Losing a child means carrying an almost unbearable grief, experienced by many but talked about by few. – Meghan Markle
Loss of any kind has an impact but losing a child you never met is filled with despair, sadness, and an inexplicable void that is difficult to explain. Whether it is a natural miscarriage or more traumatic, the thought that your body failed you during the miracle of holding life is sufficient to challenge a woman’s emotional, mental and physical well being. Despite being told, it’s not your fault or there was nothing you could have done to change the outcome, you may still feel shame or guilt from an unpredictable loss.

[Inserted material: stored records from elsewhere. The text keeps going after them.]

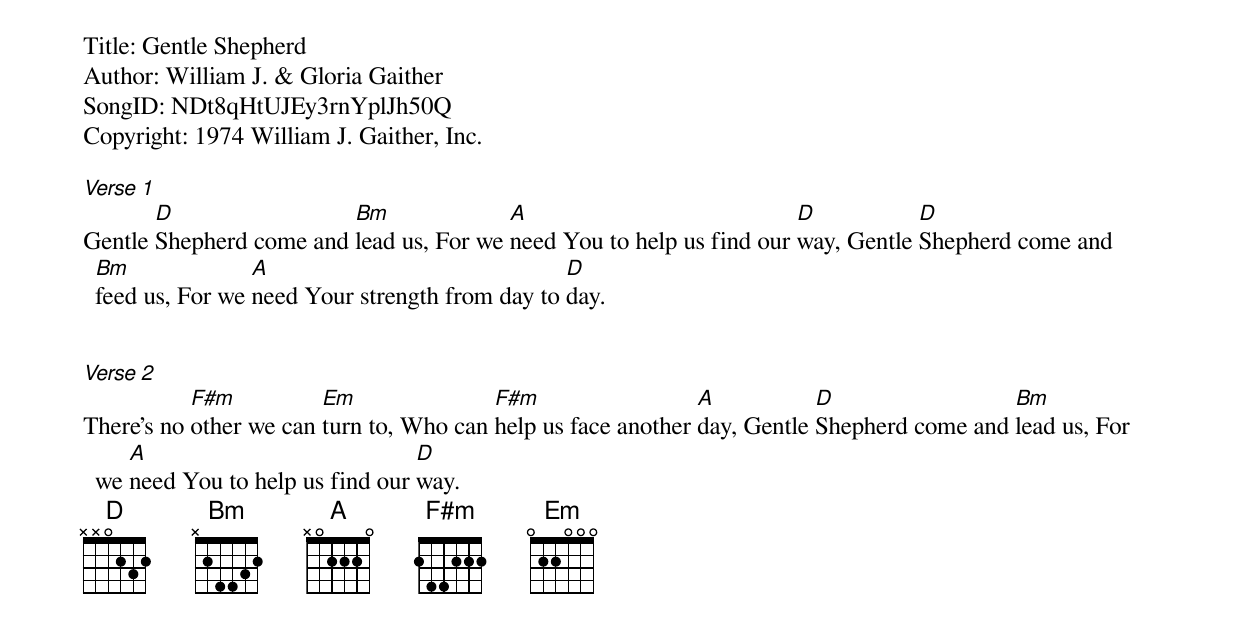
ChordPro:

Title: Gentle Shepherd
Author: William J. & Gloria Gaither
SongID: NDt8qHtUJEy3rnYplJh50Q
Copyright: 1974 William J. Gaither, Inc.

[Verse 1]
Gentle [D]Shepherd come and [Bm]lead us, For we [A]need You to help us find our [D]way, Gentle [D]Shepherd come and [Bm]feed us, For we [A]need Your strength from day to [D]day.


[Verse 2]
There's no [F#m]other we can [Em]turn to, Who can [F#m]help us face another [A]day, Gentle [D]Shepherd come and [Bm]lead us, For we [A]need You to help us find our [D]way.
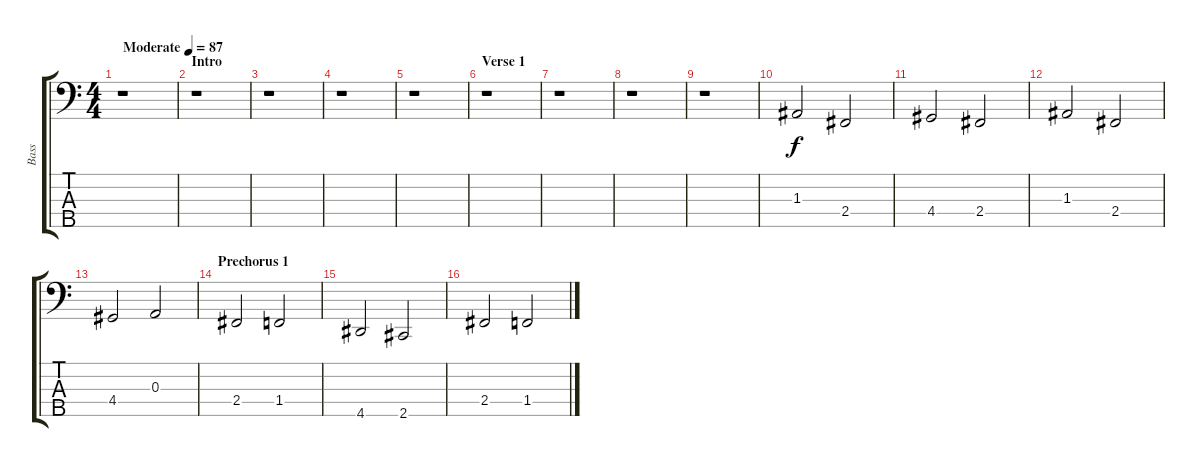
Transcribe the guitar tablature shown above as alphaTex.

\track ("Bass" "Bass") {instrument electricbassfinger}
\staff {score tabs}
\tuning (G2 D2 A1 E1 B0) {hide}
\ts (4 4)
\tempo (87 "Moderate")
\clef f4
\ks c
r.1{dy f instrument electricbassfinger} |
\section ("" "Intro")
r.1 |
r.1 |
r.1 |
r.1 |
\section ("" "Verse 1")
r.1 |
r.1 |
r.1 |
r.1 |
1.3.2 2.4.2 |
4.4.2 2.4.2 |
1.3.2 2.4.2 |
4.4.2 0.3.2 |
\section ("" "Prechorus 1")
2.4.2 1.4.2 |
4.5.2 2.5.2 |
2.4.2 1.4.2
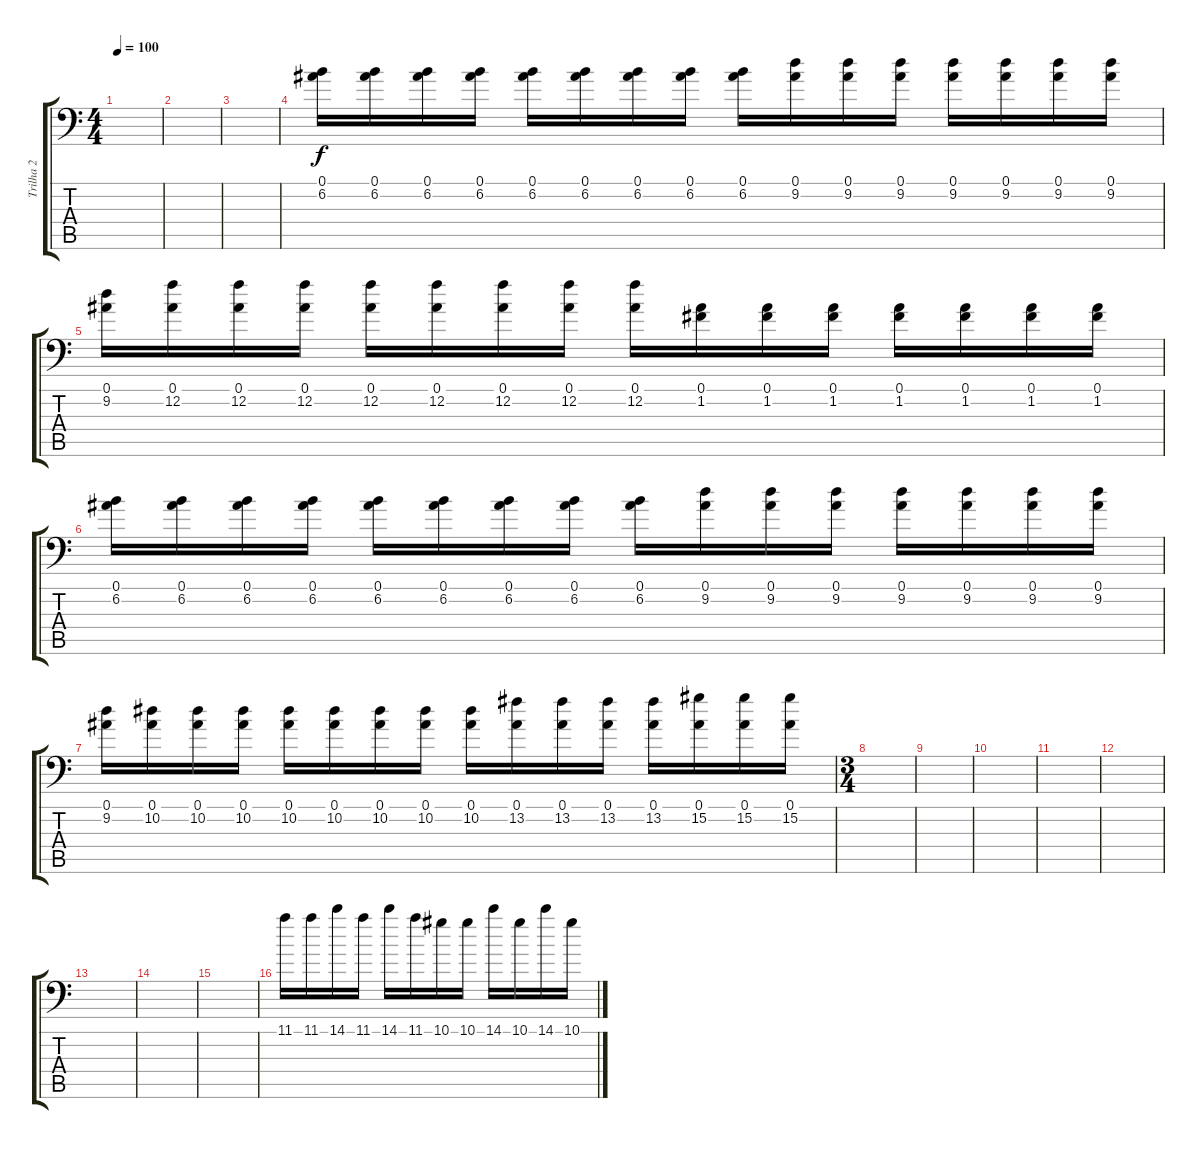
\track ("Trilha 2" "Trilha 2") {instrument distortionguitar}
\staff {score tabs}
\tuning (Bb3 F3 Db3 Ab2 Eb2 Bb1) {hide}
\ts (4 4)
\tempo 100
\clef f4
\ks c
|
|
|
(0.1 6.2).16 (0.1 6.2).16 (0.1 6.2).16 (0.1 6.2).16 (0.1 6.2).16 (0.1 6.2).16 (0.1 6.2).16 (0.1 6.2).16 (0.1 6.2).16 (0.1 9.2).16 (0.1 9.2).16 (0.1 9.2).16 (0.1 9.2).16 (0.1 9.2).16 (0.1 9.2).16 (0.1 9.2).16 |
(0.1 9.2).16 (0.1 12.2).16 (0.1 12.2).16 (0.1 12.2).16 (0.1 12.2).16 (0.1 12.2).16 (0.1 12.2).16 (0.1 12.2).16 (0.1 12.2).16 (0.1 1.2).16 (0.1 1.2).16 (0.1 1.2).16 (0.1 1.2).16 (0.1 1.2).16 (0.1 1.2).16 (0.1 1.2).16 |
(0.1 6.2).16 (0.1 6.2).16 (0.1 6.2).16 (0.1 6.2).16 (0.1 6.2).16 (0.1 6.2).16 (0.1 6.2).16 (0.1 6.2).16 (0.1 6.2).16 (0.1 9.2).16 (0.1 9.2).16 (0.1 9.2).16 (0.1 9.2).16 (0.1 9.2).16 (0.1 9.2).16 (0.1 9.2).16 |
(0.1 9.2).16 (0.1 10.2).16 (0.1 10.2).16 (0.1 10.2).16 (0.1 10.2).16 (0.1 10.2).16 (0.1 10.2).16 (0.1 10.2).16 (0.1 10.2).16 (0.1 13.2).16 (0.1 13.2).16 (0.1 13.2).16 (0.1 13.2).16 (0.1 15.2).16 (0.1 15.2).16 (0.1 15.2).16 |
\ts (3 4)
|
|
|
|
|
|
|
|
11.1.16{volume 13} 11.1.16 14.1.16 11.1.16 14.1.16 11.1.16 10.1.16 10.1.16 14.1.16 10.1.16 14.1.16 10.1.16
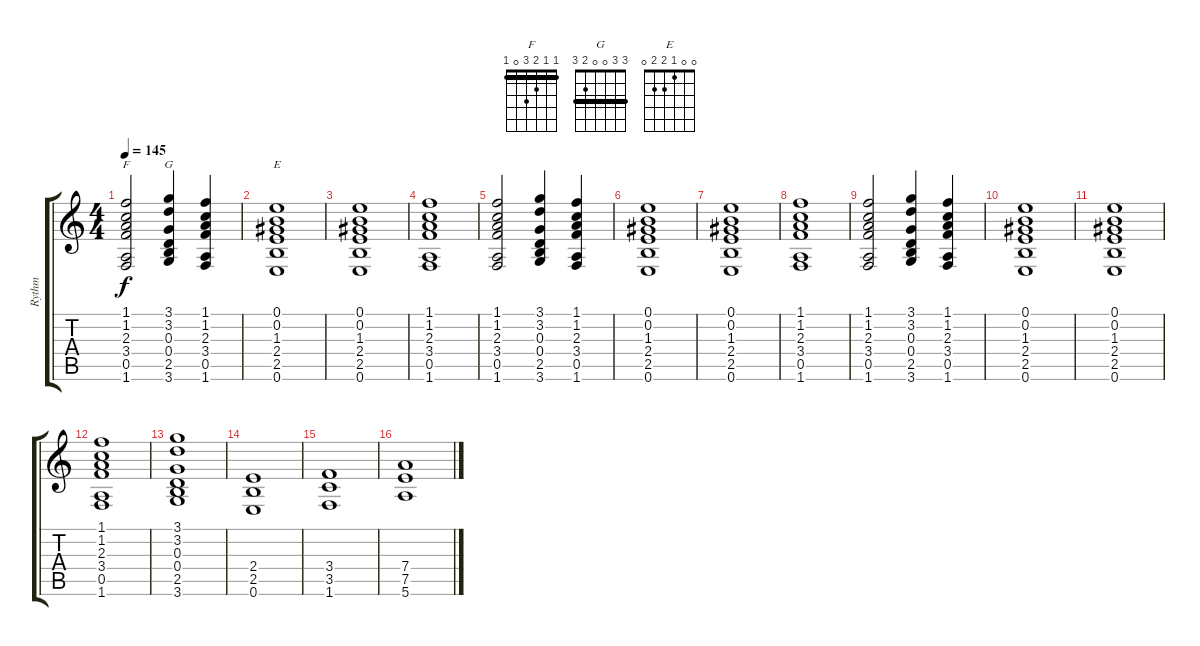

Miscarriages happen to more women than we think, or know. However, it seems the subject has taken a strange form of taboo, similar to those that come with the bad things that happen to women in society. Quiet suffering has become the norm under many of circumstance. Personally, I chose to remain silent, whether, out of embarrassment or fear? I’m not really sure. However, the decision to keep the loss a secret brought temporary struggles. A woman’s hush mourning takes place in a shower, at night when no one is watching, all to avoid the dreadful, “I’m sorry this happened to you.” The sentiment is appreciated but how can anyone understand the pain unless they have experienced it themselves?
It is estimated that close to 20% of miscarriages occur prior to Week 20 of a confirmed pregnancy. Spontaneous abortions are tough to track, therefore, only estimates can be provided for the number of women experiencing the loss. The count is likely to be higher since many women miscarry before they know they are with child. Explanations for the undoing vary from it being a body’s natural way of rejecting the abnormalities in a fetus to hormonal or physical disorders.
Chrissy Teigen has shared her heartbreaking story of the loss of her third child. More recently, Meghan Markle openly discussed her experience with miscarriage in a NY Times Opinion piece. The difficult task of allowing the world into such a private moment is very painful, so why do it? Is it possible that sharing a story to help another woman feel less alone in her journey, makes it worthwhile? Miscarriage is a real life loss for women. How you deal with your pain and suffering is up to you, as is the choice of who to share your hurt with.
I believe our mission as women is to support and empower one another. We are bound by a lot of our experiences and it is important to create a safe space free of judgment, instead promote compassion to help alleviate pain. There is incredible power in sharing our story to encourage another woman’s healing.
It is important to understand that miscarriage is common, not a sign of failure, doesn’t mean you can’t have a healthy pregnancy and is absolutely not something that can be forgotten, as if nothing happened. The experience is unique to each expectant mother, so is the way in which she manages her recovery. What do you do when you are on the outside looking into this woman’s affliction? Show kindness, remind her to give herself permission to talk about it. If time doesn’t heal, some consolation may be found in the release of emotions that can derive from a purge.